ID#2800 made on
EQc7 - Air filtering
LEED BD+C: Homes, LEED BD+C: Multifamily Midrise
This project is using the Trane CleanEffects filter. It includes both an electronic and media filter, and it claims to be more effective than a HEPA filter. According to the marketing, it has a "...
This project is using the Trane CleanEffects filter. It includes both an electronic and media filter, and it claims to be more effective than a HEPA filter. According to the marketing, it has a "clean air delivery rate" that is much higher than 5" media filter. However, it's hard to find a MERV rating. This is a very popular product - how do we handle this?

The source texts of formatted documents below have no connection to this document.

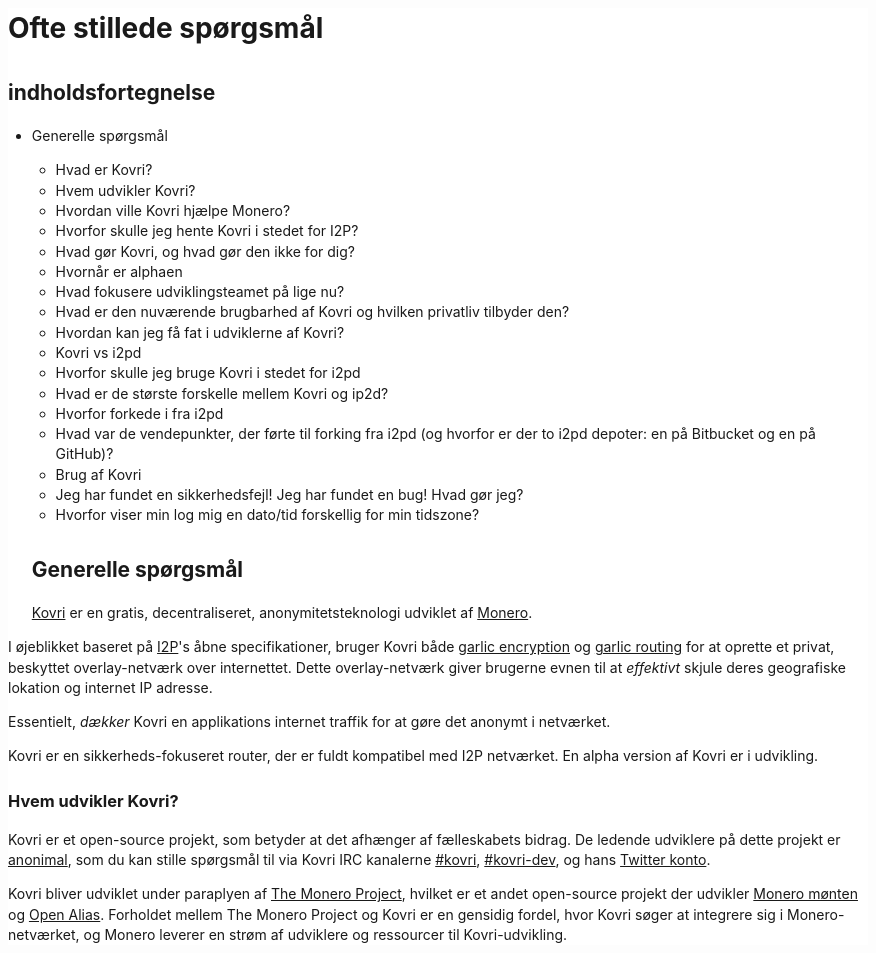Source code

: # Ofte stillede spørgsmål

## indholdsfortegnelse
- Generelle spørgsmål
  - Hvad er Kovri?
  - Hvem udvikler Kovri?
  - Hvordan ville Kovri hjælpe Monero?
  - Hvorfor skulle jeg hente Kovri i stedet for I2P?
  - Hvad gør Kovri, og hvad gør den ikke for dig?
  - Hvornår er alphaen
  - Hvad fokusere udviklingsteamet på lige nu?
  - Hvad er den nuværende brugbarhed af Kovri og hvilken privatliv tilbyder den?
  - Hvordan kan jeg få fat i udviklerne af Kovri?
  - Kovri vs i2pd
  - Hvorfor skulle jeg bruge Kovri i stedet for i2pd
  - Hvad er de største forskelle mellem Kovri og ip2d?
  - Hvorfor forkede i fra i2pd
  - Hvad var de vendepunkter, der førte til forking fra i2pd (og hvorfor er der to i2pd depoter: en på Bitbucket og en på GitHub)?
  - Brug af Kovri
  - Jeg har fundet en sikkerhedsfejl! Jeg har fundet en bug! Hvad gør jeg?
  - Hvorfor viser min log mig en dato/tid forskellig for min tidszone?
  
  ## Generelle spørgsmål
  
  [Kovri](https://getmonero.org/resources/moneropedia/kovri.html) er en gratis, decentraliseret, anonymitetsteknologi udviklet af [Monero](https://getmonero.org).

I øjeblikket baseret på [I2P](https://getmonero.org/resources/moneropedia/i2p.html)'s åbne specifikationer, bruger Kovri både [garlic encryption](https://getmonero.org/resources/moneropedia/garlic-encryption.html) og [garlic routing](https://getmonero.org/resources/moneropedia/garlic-routing.html) for at oprette et privat, beskyttet overlay-netværk over internettet. Dette overlay-netværk giver brugerne evnen til at *effektivt* skjule deres geografiske lokation og internet IP adresse.

Essentielt, *dækker* Kovri en applikations internet traffik for at gøre det anonymt i netværket.

Kovri er en sikkerheds-fokuseret router, der er fuldt kompatibel med I2P netværket. En alpha version af Kovri er i udvikling.

### Hvem udvikler Kovri?
Kovri er et open-source projekt, som betyder at det afhænger af fælleskabets bidrag. De ledende udviklere på dette projekt er [anonimal](https://github.com/anonimal), som du kan stille spørgsmål til via Kovri IRC kanalerne [#kovri](irc://chat.freenode.net/#kovri), [#kovri-dev](irc://chat.freenode.net/#kovri-dev), og hans [Twitter konto](https://twitter.com/whoisanonimal).

Kovri bliver udviklet under paraplyen af  [The Monero Project](https://github.com/monero-project), hvilket er et andet open-source projekt der udvikler [Monero mønten](https://getmonero.org) og [Open Alias](https://openalias.org). Forholdet mellem The Monero Project og Kovri er en gensidig fordel, hvor Kovri søger at integrere sig i Monero-netværket, og Monero leverer en strøm af udviklere og ressourcer til Kovri-udvikling.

Further input from the Green Rater on another project:
I did some research on the Trane Clean effects and have convinced myself of the following: It is most likely closest to a MERV 15 filter. Below is my reasoning:
The test data that they utilize to determine its CADR was done by very well respected scientists. The full study is here:
http://www.trane.com/Residential/Downloads/EHE_study.pdf. If you look at page 23 of that study, they give a chart with particle removal efficiencies for different particle size ranges. You will note that the removal efficiency for all particles between 0.3 microns and 20 microns are above 90%.

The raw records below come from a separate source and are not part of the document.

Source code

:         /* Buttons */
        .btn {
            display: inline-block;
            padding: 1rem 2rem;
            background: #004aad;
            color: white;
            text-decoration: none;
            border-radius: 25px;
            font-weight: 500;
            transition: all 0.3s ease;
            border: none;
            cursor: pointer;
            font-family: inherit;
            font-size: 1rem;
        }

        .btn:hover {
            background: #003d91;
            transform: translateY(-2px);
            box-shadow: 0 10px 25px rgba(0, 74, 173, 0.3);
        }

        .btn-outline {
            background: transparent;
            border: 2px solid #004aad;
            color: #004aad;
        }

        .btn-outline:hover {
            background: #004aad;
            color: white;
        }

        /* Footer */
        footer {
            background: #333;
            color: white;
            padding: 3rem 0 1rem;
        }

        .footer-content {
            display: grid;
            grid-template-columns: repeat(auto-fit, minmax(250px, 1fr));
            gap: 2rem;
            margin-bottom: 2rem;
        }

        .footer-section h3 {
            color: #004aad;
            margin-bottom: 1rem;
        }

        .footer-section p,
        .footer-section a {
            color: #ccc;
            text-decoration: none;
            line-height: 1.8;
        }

This can then be overlayed on MERV charts. One can be found here: http://www.allergyclean.com/article-understandingmerv.htm. The smallest group of particles (E1 on that chart - 0.3 to 1 micron) are the hardest to filter. A MERV 15 filter is 85-95% efficient at removing them. The clean effects is 90% efficient. A MERV 13 filter (USGBC's highest category) is >75%, so we are well over that.
The only other remaining question is whether the air speed during the test matches up with allowable test speeds for the MERV test. The test allows speeds ranging from 118 to 748 fpm, and you are supposed to report your MERV based on the speed, though you never see that. From digging in the report, the flow rate through the filter was 1273 cfm. I don't know the exact cross sectional area of the filter, but it's probably about 4 sf. This would be 318 fpm, which is nicely mid-range
at least. If we bracket worst case, 118 fpm would be a 10.8 sf filter (I know it's not that big), and 748 fpm would be a 1.7 sf filter (I know it's not that small).

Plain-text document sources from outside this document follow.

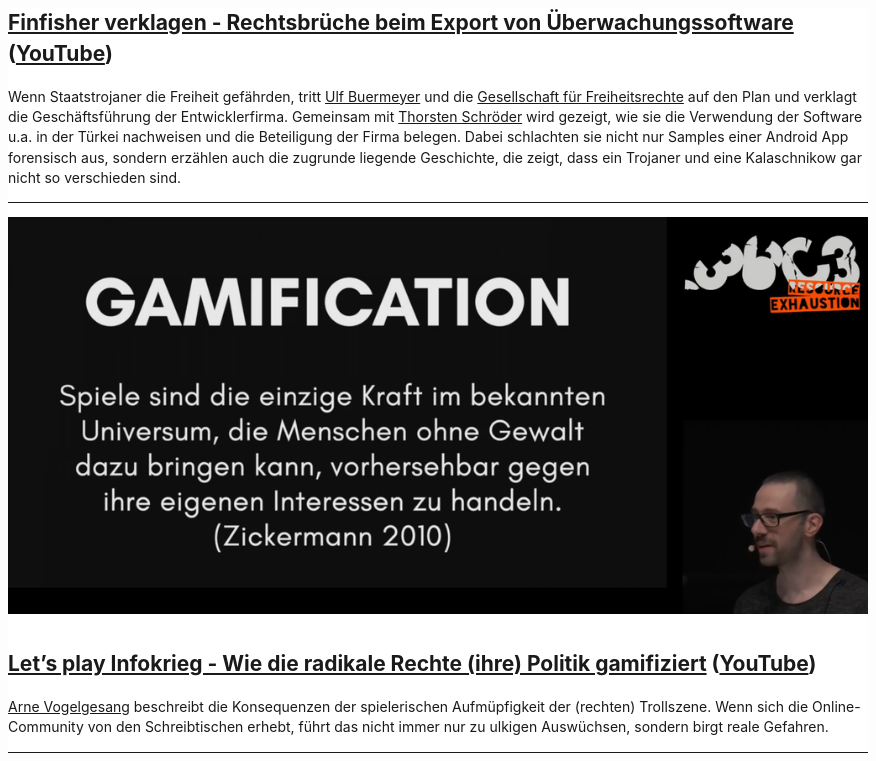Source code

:## [Finfisher verklagen - Rechtsbrüche beim Export von Überwachungssoftware](https://media.ccc.de/v/36c3-11217-finfisher_verklagen) ([YouTube](https://www.youtube.com/watch?v=kvGIY0JYg0k))

Wenn Staatstrojaner die Freiheit gefährden, tritt [Ulf Buermeyer](https://twitter.com/vieuxrenard) und die [Gesellschaft für Freiheitsrechte](https://freiheitsrechte.org/) auf den Plan und verklagt die Geschäftsführung der Entwicklerfirma. Gemeinsam mit [Thorsten Schröder](https://twitter.com/__ths__)  wird gezeigt, wie sie die Verwendung der Software u.a. in der Türkei nachweisen und die Beteiligung der Firma belegen. Dabei schlachten sie nicht nur Samples einer Android App forensisch aus, sondern erzählen auch die zugrunde liegende Geschichte, die zeigt, dass ein Trojaner und eine Kalaschnikow gar nicht so verschieden sind.
<hr/>

![Zitat zum Thema Gamification aus dem Vortrag "Let's play Infokrieg": "Spiele sind die einzige Kraft im bekannten Universum, die Menschen ohne Gewalt dazu bringen kann, vorhersagbar gegen ihre eigenen Interessen zu handeln" (Zickermann 2010)](./letsplay.png)
## [Let’s play Infokrieg - Wie die radikale Rechte (ihre) Politik gamifiziert](https://media.ccc.de/v/36c3-10639-let_s_play_infokrieg) ([YouTube](https://www.youtube.com/watch?v=8A9ZoC7hyoY))

[Arne Vogelgesang](https://twitter.com/foyglgezang) beschreibt die Konsequenzen der spielerischen Aufmüpfigkeit der (rechten) Trollszene. Wenn sich die Online-Community von den Schreibtischen erhebt, führt das nicht immer nur zu ulkigen Auswüchsen, sondern birgt reale Gefahren.
<hr/>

There is no industry consensus about how to evaluate the performance of electronic air cleaners. Therefore, until or unless ASHRAE or some other independent institution develops a verifiable, repeatable test for both short-term and long-term performance of electronic air cleaners, they cannot be used to satisfy the prerequisite in LEED for Homes, with one exception: if an electronic air cleaner includes a media filter that is MERV rated, this is acceptable. This reverses an earlier project-specific ruling related to Trane CleanEffects filters.
Updated 10/1/13 for rating system applicability.